Where are our prophets today? Where are the people who are speaking God’s truth to power in the midst of danger…to the Herod’s of this world. There are the easy ones to name: the great Christian martyrs of our age—Martin Luther King, Oscar Romero, Dietrich Bonhoeffer. There are the brave Christian men and women who are facing their own beheadings at the hands of ISIS in Syria and Libya.

But beyond that, I think that we see prophets every day. All of you, all of us, are called by God to be courageous in the face of fear and persecution, to call out the corruption of the powerful.

This week, we are sending a group of 11 young people and three adults to Detroit to gather with tens of thousands of other young Lutherans. And, while this may not seem like something particularly prophetic, it’s actually something quite radical.

Detroit is a city that has suffered a lot over the past fifty years. It is the posterchild of failed policies and politics. Large portions of the city are falling apart, abandoned, simply unlivable. The choice to hold the Youth Gathering in Detroit was met with a lot of raised eyebrows to say the least. Why in the world would we want to send our kids there?!

But that is precisely why we are going. You see, the prophet goes where no one else wants to go, where no one else is willing to go—the court of Herod, the broken cities, the place of the Cross—and there, in those forsaken places, they proclaim God’s truth and love and mercy.

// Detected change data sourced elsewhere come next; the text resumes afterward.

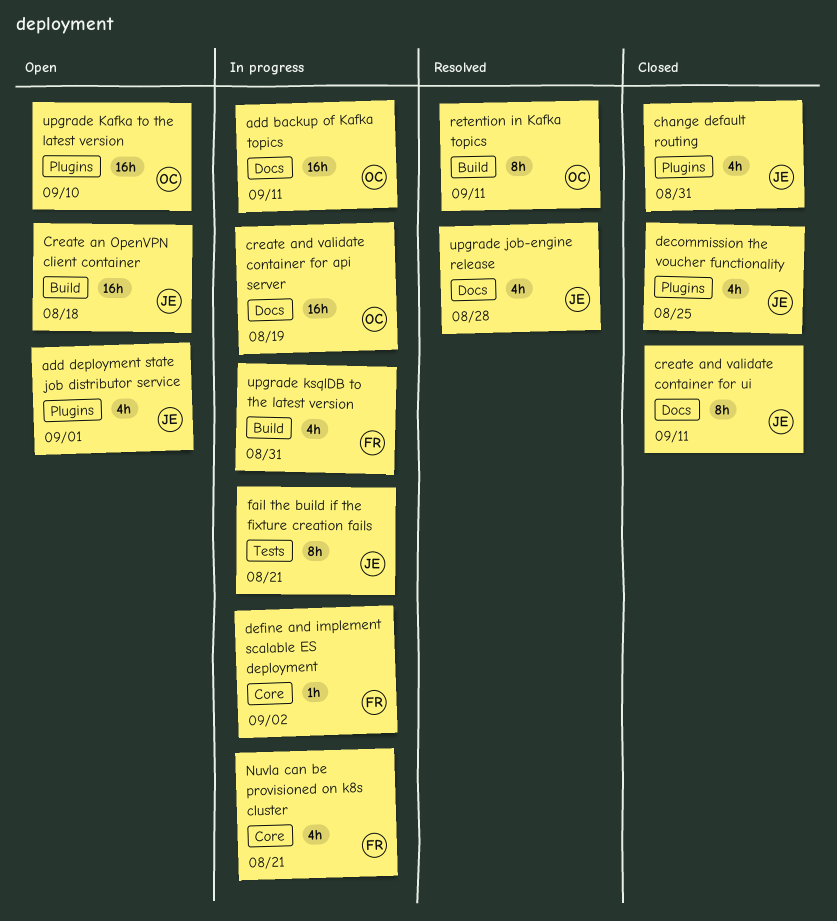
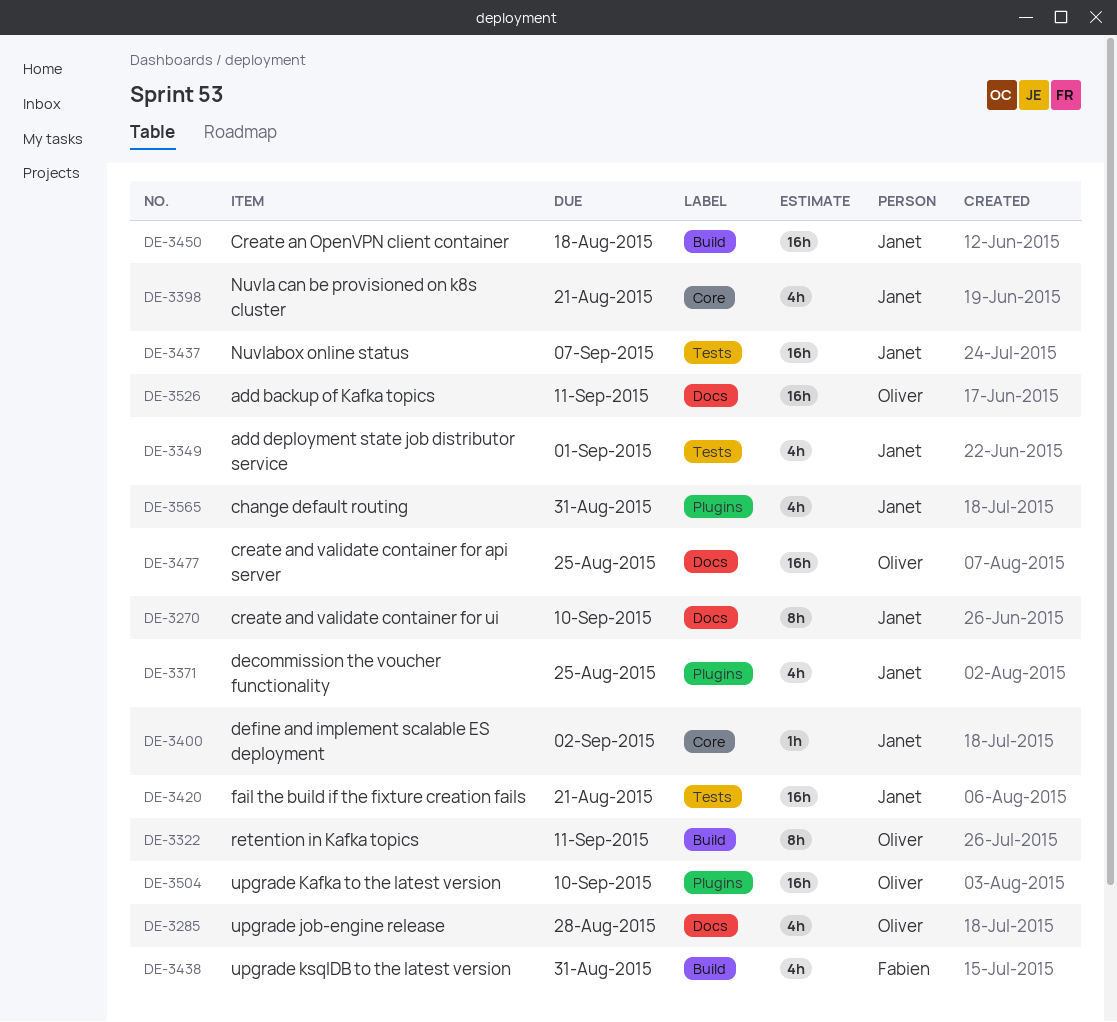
add deployment state job distributor service, label: Plugins -> Tests
create and validate container for api server, due: Aug 19 -> Aug 25
create and validate container for ui, due: Sep 11 -> Sep 10
define and implement scalable ES deployment, owner: Fabien -> Janet
fail the build if the fixture creation fails, estimate: 8h -> 16h
Nuvla can be provisioned on k8s cluster, owner: Fabien -> Janet
Nuvlabox online status: none -> present
upgrade job-engine release, owner: Janet -> Oliver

Our kids will join thousands of others, and many, many residents of Detroit who are there all the time…and together they will proclaim that God has not forgotten this city, God has not forgotten us, new life is always springing up. And indeed it has. Because for all our sterotypes of a decaying city, there is a lot of resurrection going on in Detroit. And for the folks going to the Youth Gathering, their job will be to point to it, to remind us of it, just like John the Baptist did with Jesus.

God’s power will be at work in them.

And I hope that our youth will return to us, able to see a little bit of God’s truth here in Mount Holly. I hope that they will present us with difficult questions about what’s going on here, I hope that they will help us to see our own failures and shortcomings, and I hope that they will remind us that God is at work here to.

In Detroit, in Mt. Holly, anywhere they go, I hope that they proclaim community, proclaim story, proclaim justice. And I hope that we all will be able to follow their example.

When Herod heard of Jesus, he thought that it was John raised from the dead, coming back to haunt him, to take his revenge. Instead, it was the one even more powerful, the one who would have the ultimate victory, the one would crush the power of Herod and Caesar and all the empty rulers of this world. John was struck down, but his message, Jesus’ message became more powerful than Herod could possibly imagine. The message of hope and love always lives on.